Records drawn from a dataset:

————————

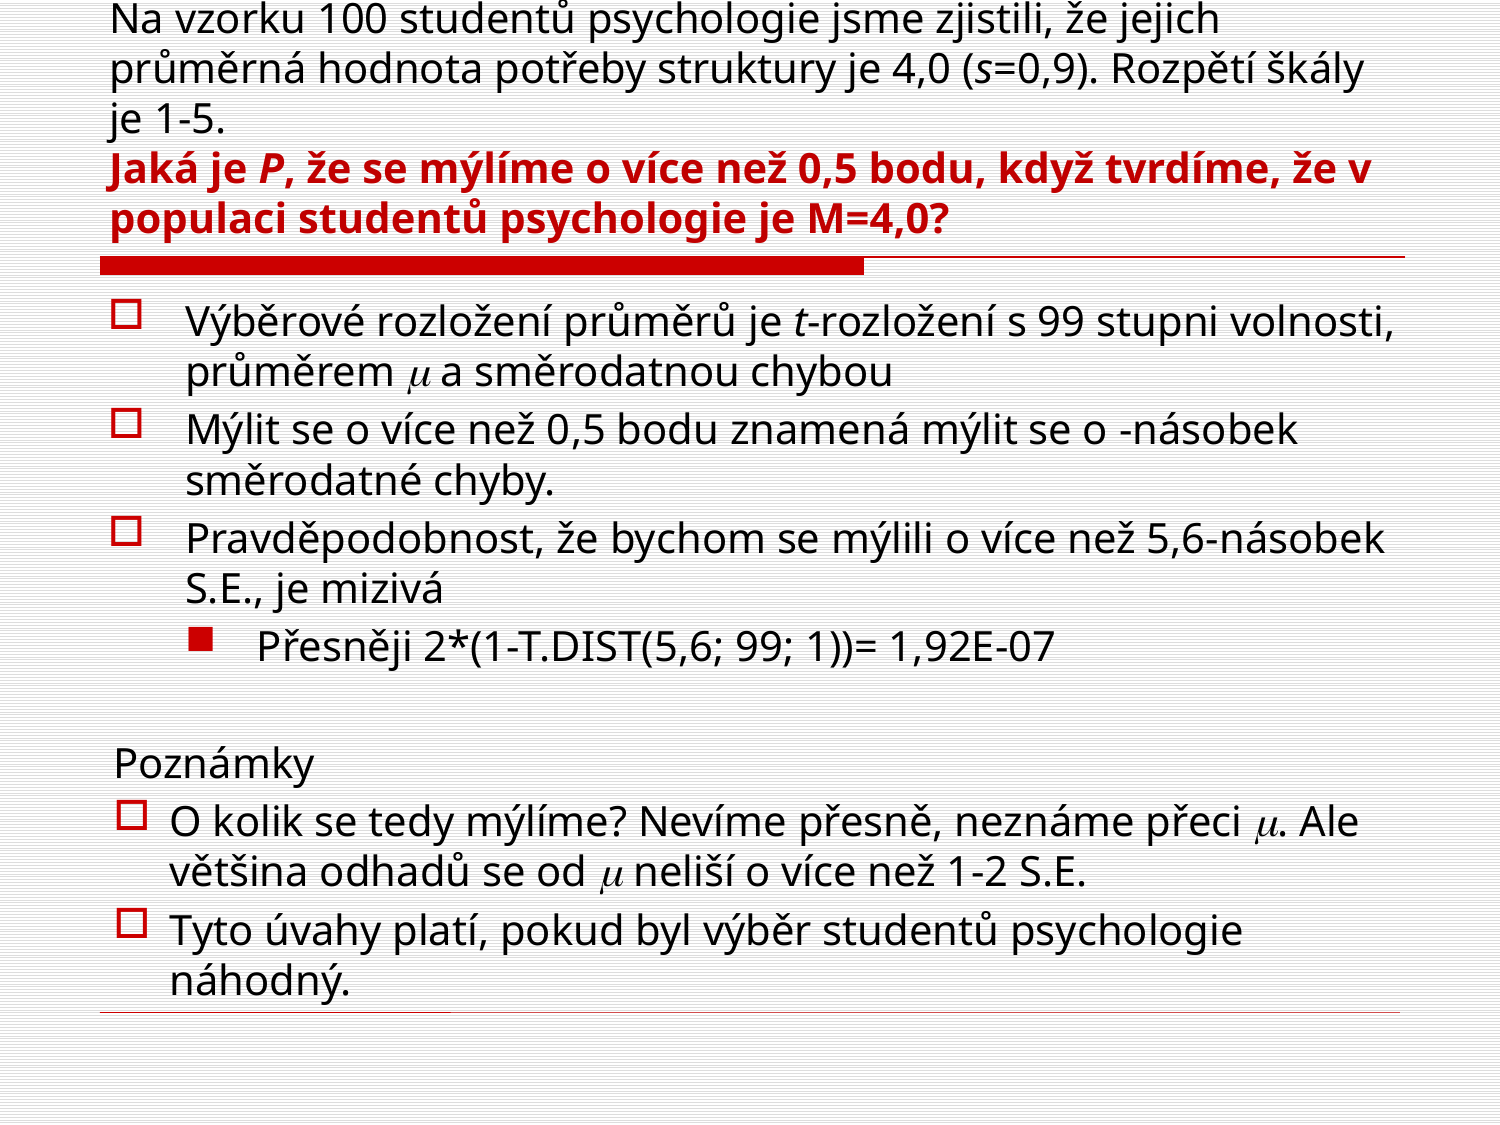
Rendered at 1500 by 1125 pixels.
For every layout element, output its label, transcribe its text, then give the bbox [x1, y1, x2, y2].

title Na vzorku 100 studentů psychologie jsme zjistili, že jejich průměrná hodnota potřeby struktury je 4,0 (s=0,9). Rozpětí škály je 1-5. Jaká je P, že se mýlíme o více než 0,5 bodu, když tvrdíme, že v populaci studentů psychologie je M=4,0? [93, 49, 1407, 250]
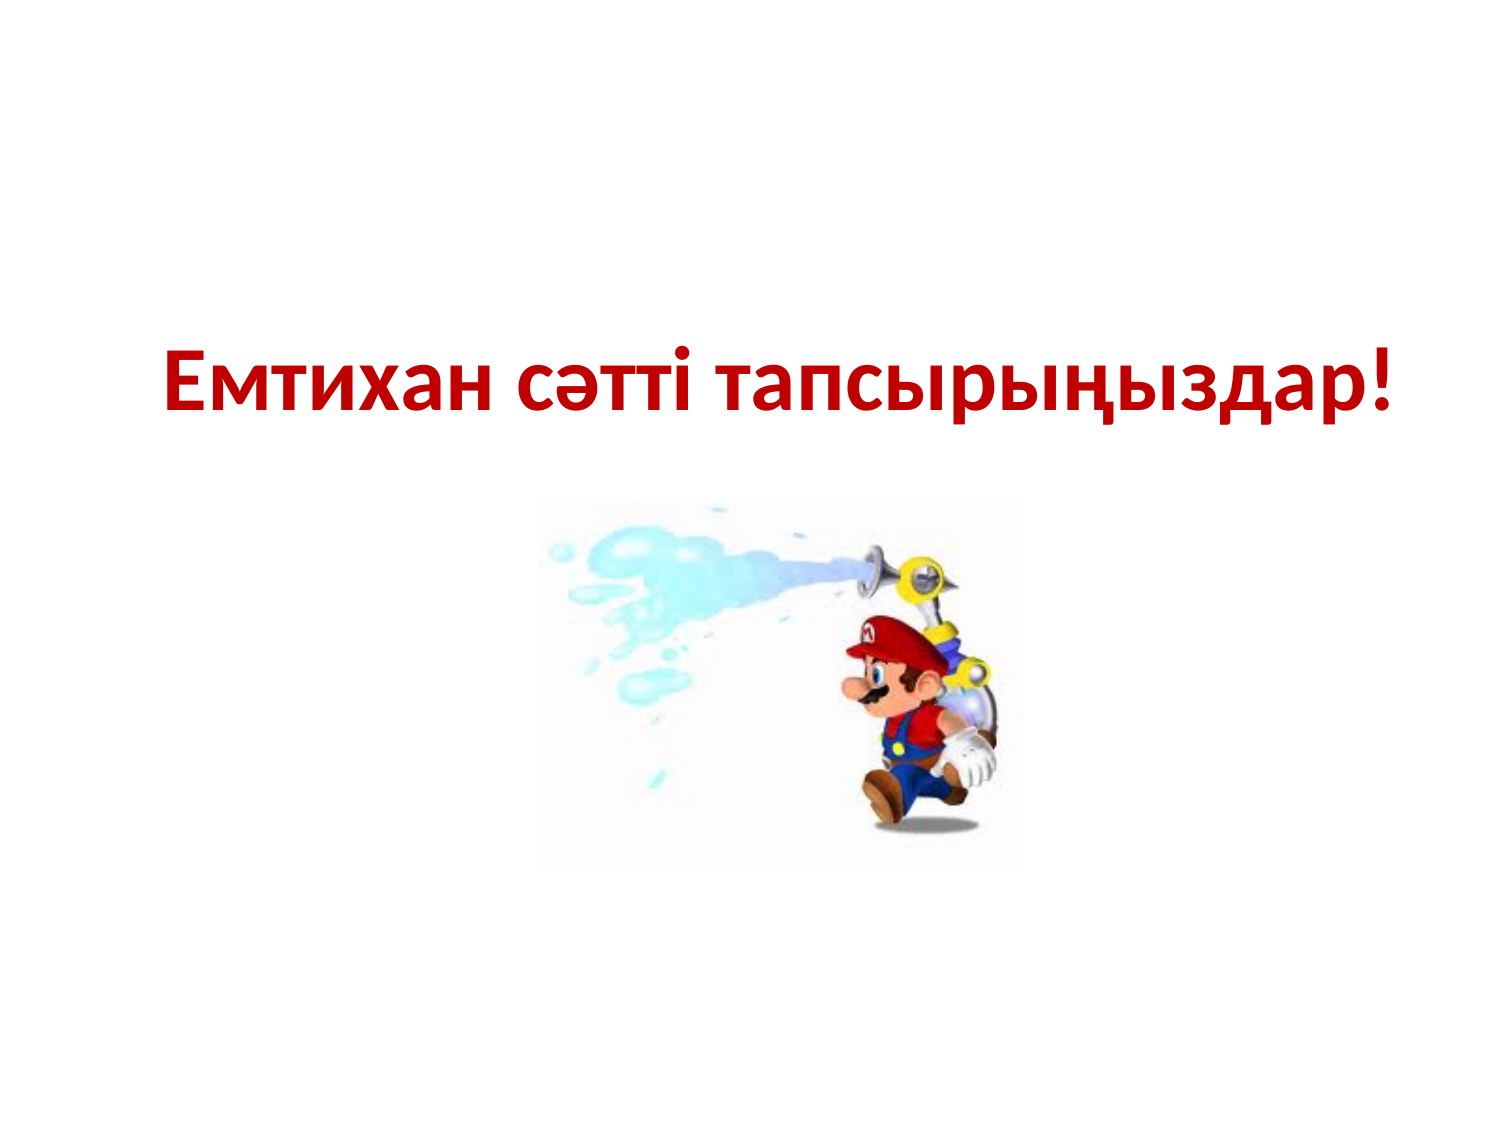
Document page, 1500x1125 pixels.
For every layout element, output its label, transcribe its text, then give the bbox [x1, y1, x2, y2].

title Емтихан сәтті тапсырыңыздар! [105, 292, 1456, 456]
picture [538, 503, 1025, 868]
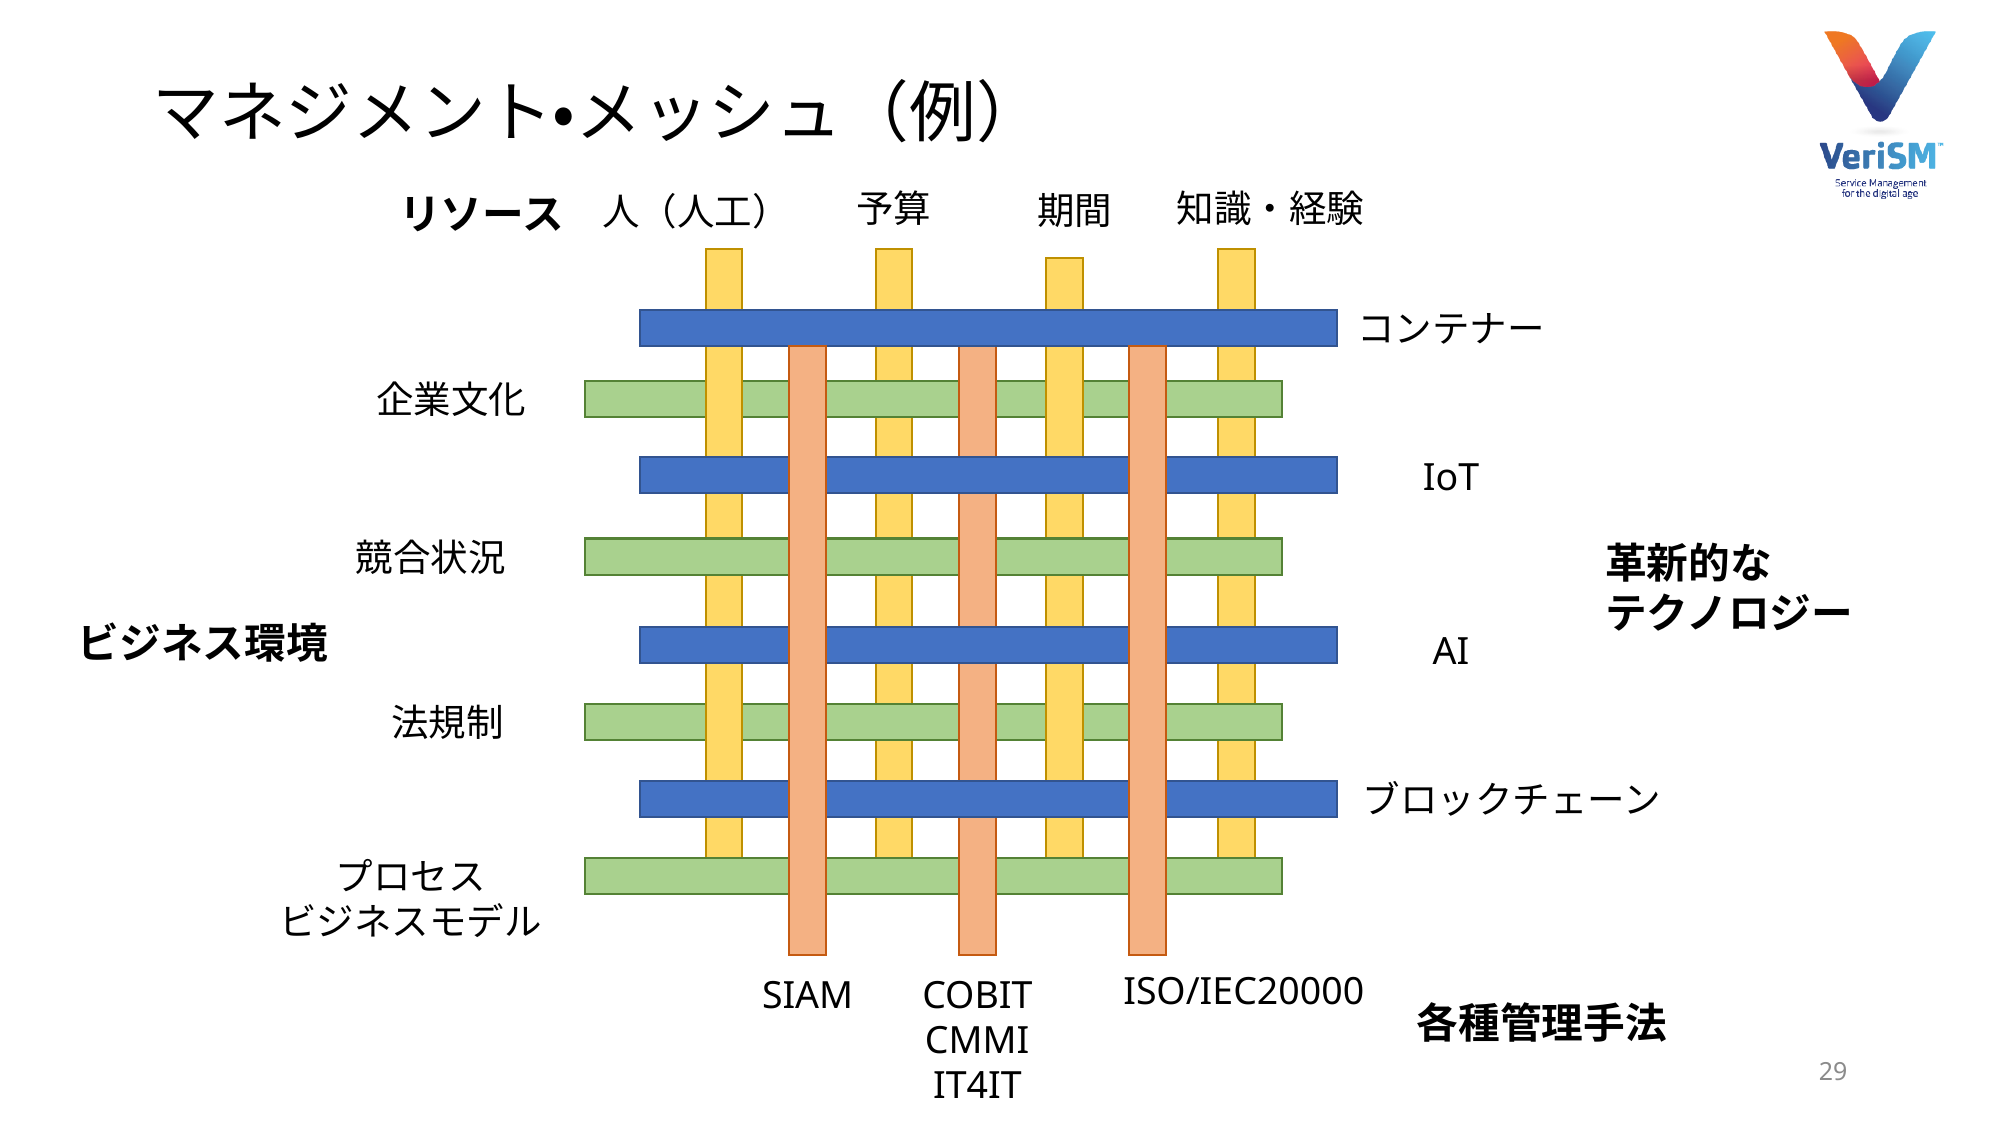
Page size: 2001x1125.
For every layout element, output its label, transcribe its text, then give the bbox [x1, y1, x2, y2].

title マネジメント・メッシュ（例） [137, 59, 1768, 171]
picture [1768, 0, 1995, 226]
text_box 人（人工） [681, 180, 808, 241]
text_box リソース [384, 180, 681, 245]
text_box コンテナー [1341, 297, 1561, 358]
text_box 革新的な テクノロジー [1590, 529, 1900, 644]
text_box プロセス ビジネスモデル [260, 845, 562, 951]
text_box 予算 [807, 177, 980, 238]
text_box ブロックチェーン [1341, 768, 1683, 829]
slide_number 29 [1412, 1042, 1863, 1103]
text_box 企業文化 [341, 368, 562, 429]
text_box COBIT CMMI IT4IT [891, 963, 1064, 1114]
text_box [584, 249, 1338, 956]
text_box 期間 [988, 180, 1161, 240]
text_box AI [1341, 619, 1561, 680]
text_box 知識・経験 [1146, 177, 1395, 238]
text_box 各種管理手法 [1401, 989, 1744, 1055]
text_box ビジネス環境 [63, 609, 354, 674]
text_box IoT [1341, 445, 1561, 506]
text_box ISO/IEC20000 [1093, 959, 1395, 1019]
text_box SIAM [721, 963, 891, 1024]
text_box 競合状況 [300, 526, 562, 586]
text_box 法規制 [334, 691, 562, 752]
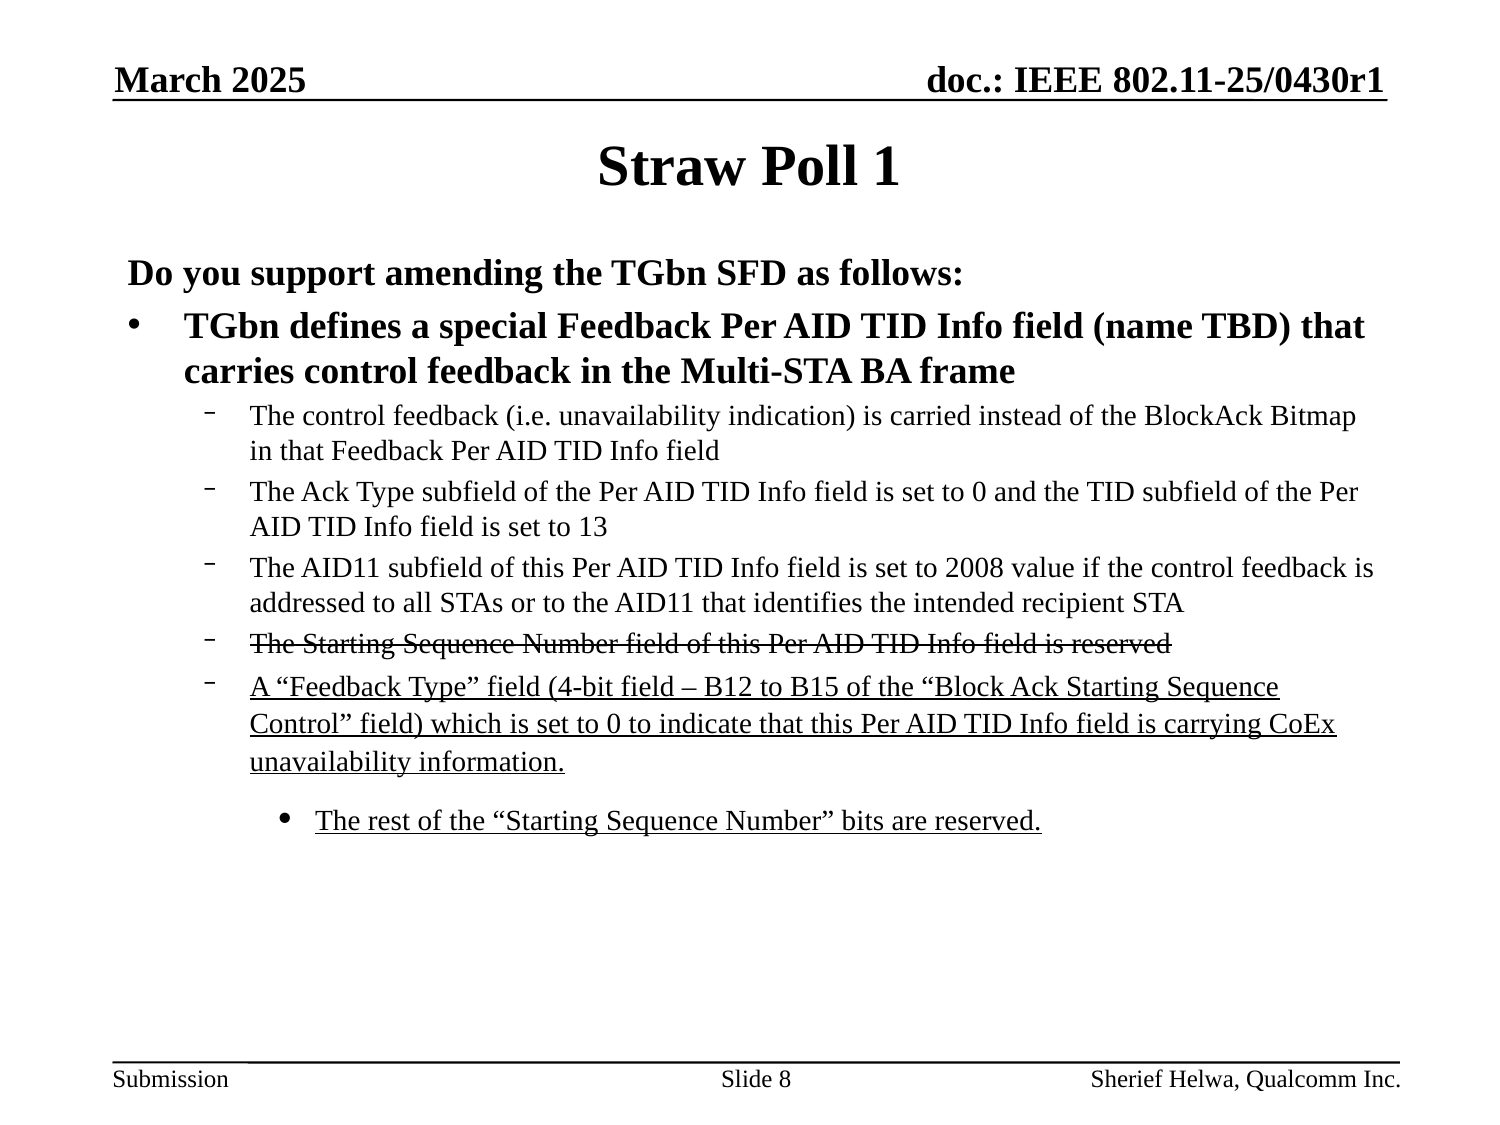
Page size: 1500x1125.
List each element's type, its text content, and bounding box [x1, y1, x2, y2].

————————

WHAT THE TASK REQUIRES –
Each line of the entries above that contains "pixels" is to be copied.

RESULT –
Rendered at 1500 by 1125 pixels.
Document page, 1500x1125 pixels.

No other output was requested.